The Federal Reserve yesterday kept its benchmark rate at 2 percent and signaled that weak employment and financial instability will delay any increase in borrowing costs. The European Central Bank and Bank of England, also beset by faster inflation and slower growth, are forecast by economists to stand pat this week.
The won rose 0.2 percent to 1,016.10 won versus the dollar at 9:30 a.m. in Seoul. The five-year government bond yield declined 5 basis points to 5.75 percent. The Kospi stock index climbed 2.2 percent to 1,568.66.
Economy Weakens
South Korea's economy grew 4.8 percent last quarter from a year earlier, the weakest pace in more than a year. Spending by households, which are burdened with record debt, fell 0.1 percent in the quarter, the first decline in four years.
Reports since the Bank of Korea's July meeting have provided more evidence of a slowdown. Households were at their most pessimistic in almost four years in June and manufacturers' confidence for August sank to the lowest in three years easy fast cash.
Factory output advanced 6.7 percent in June from a year earlier, the smallest gain in nine months. A leading index of economic indicators, a gauge of future business activity, rose 1.2 percent, the least in five years.
Ssangyong Motor, the South Korean unit of China's biggest automaker, reported that domestic sales slumped 67 percent in June from a year earlier.

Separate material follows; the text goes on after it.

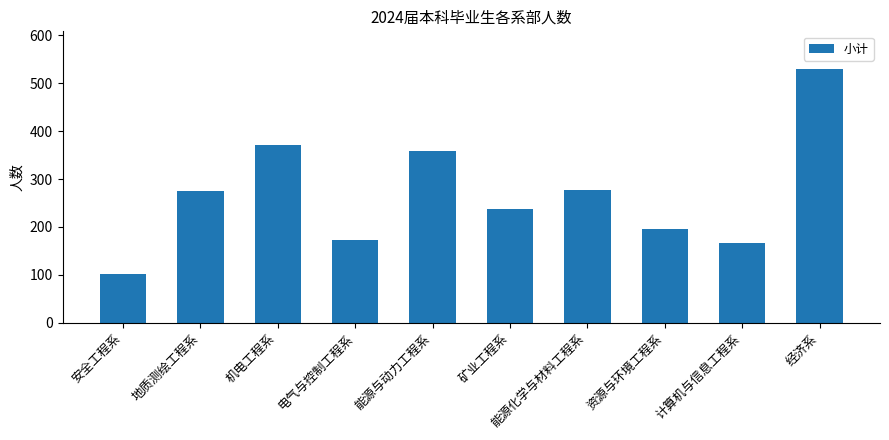

What is the value of the 7th bar from the left?

278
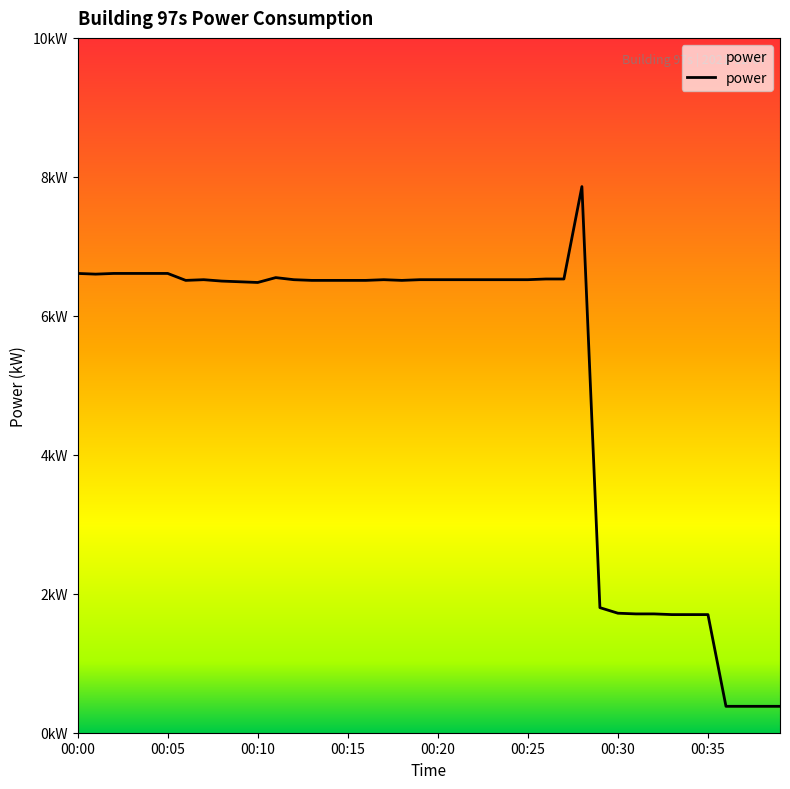

Is this an area chart (filled region under the line)?

Yes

Local sales at Hyundai Motor, the nation's largest car producer, slipped 0.6 percent in the second quarter.
Increase Expected
Still, six of the 19 economists surveyed expect the Bank of Korea to raise interest rates tomorrow to keep inflation expectations in check.

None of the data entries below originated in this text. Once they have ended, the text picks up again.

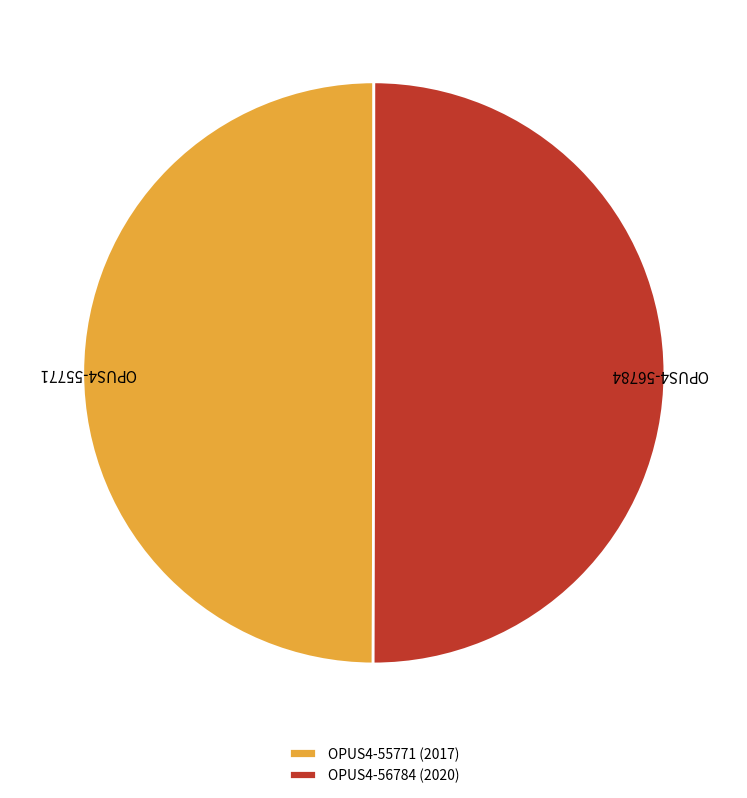

Combined, do OPUS4-55771 (2017) and OPUS4-56784 (2020) account for over 50%?

Yes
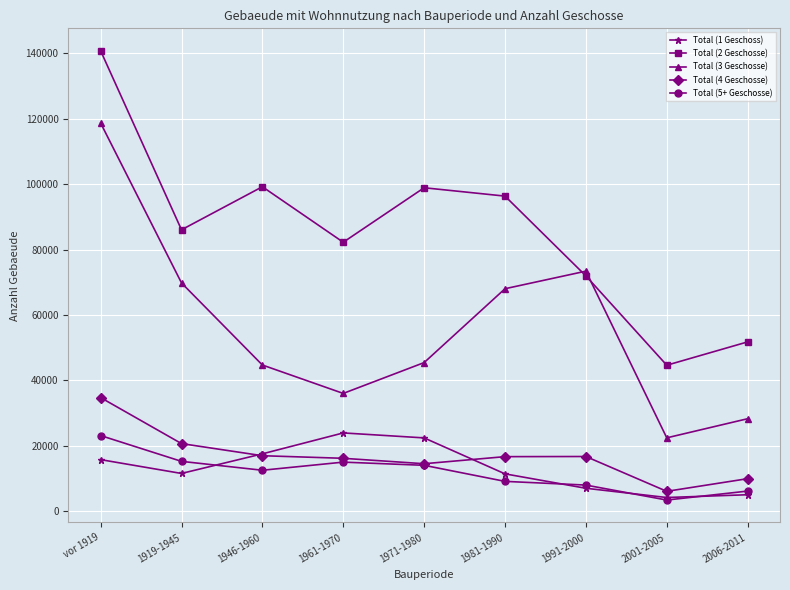

Count the number of data series in this chart.

5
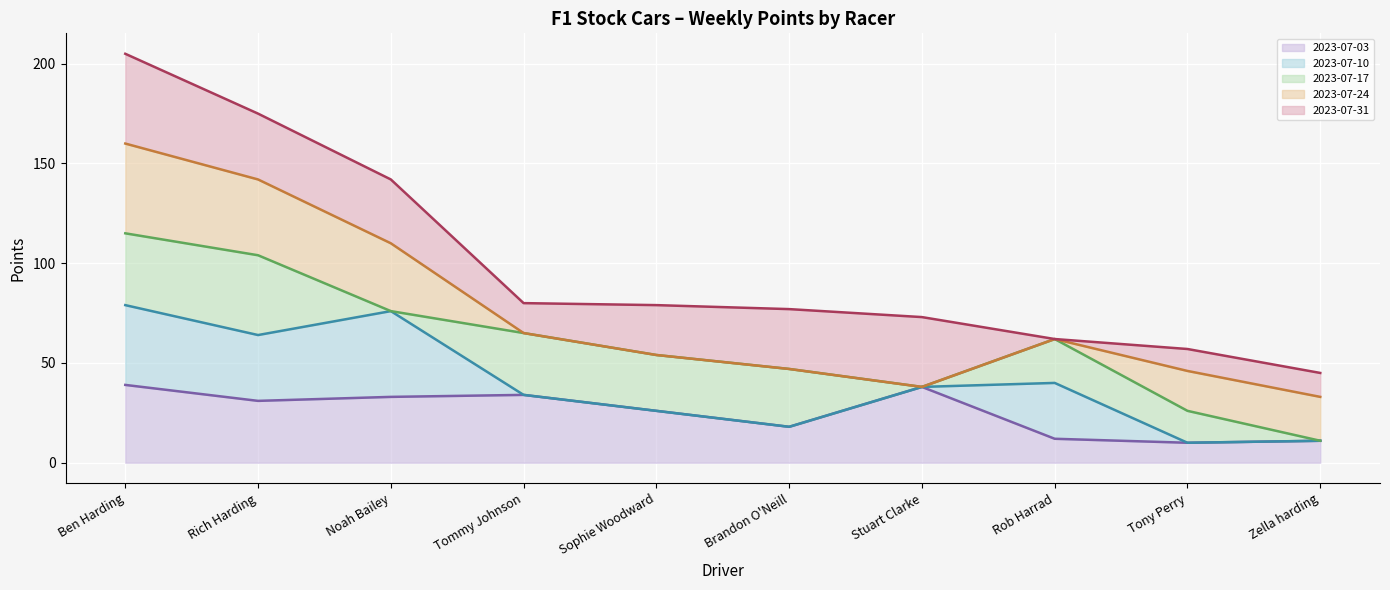

Rank the series at Stuart Clarke from highest to lowest value.

2023-07-31 (line), 2023-07-03 (line), 2023-07-10 (line), 2023-07-17 (line), 2023-07-24 (line)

Consumer prices in South Korea surged 5.9 percent in July from a year earlier. That was the ninth consecutive breach of the central bank's target of keeping inflation between 2.5 percent and 3.5 percent, on average, for the three years to 2009.
Policy makers in India, Indonesia, Taiwan, the Philippines and Thailand have all raised interest rates this year even as the Asian region faces fallout from a global slowdown.
“We expect one token rate hike in August as a reaction to the massive inflation pressure in July,'' said Chun Chong Woo, an economist at SC First Bank Korea Ltd. in Seoul. “A further rate hike is unlikely as downside risks to the economy will be more severe going forward.''
Shipments to China, the Middle East and Latin America, buoyed in part by a weaker won, have helped South Korea weather the domestic slowdown and a U.S. economic slump. Exports surged 37.1 percent in July from a year earlier, the most in four years.
The won has fallen 8 percent this year against the dollar, helping Korea's exporters by making their products cheaper overseas.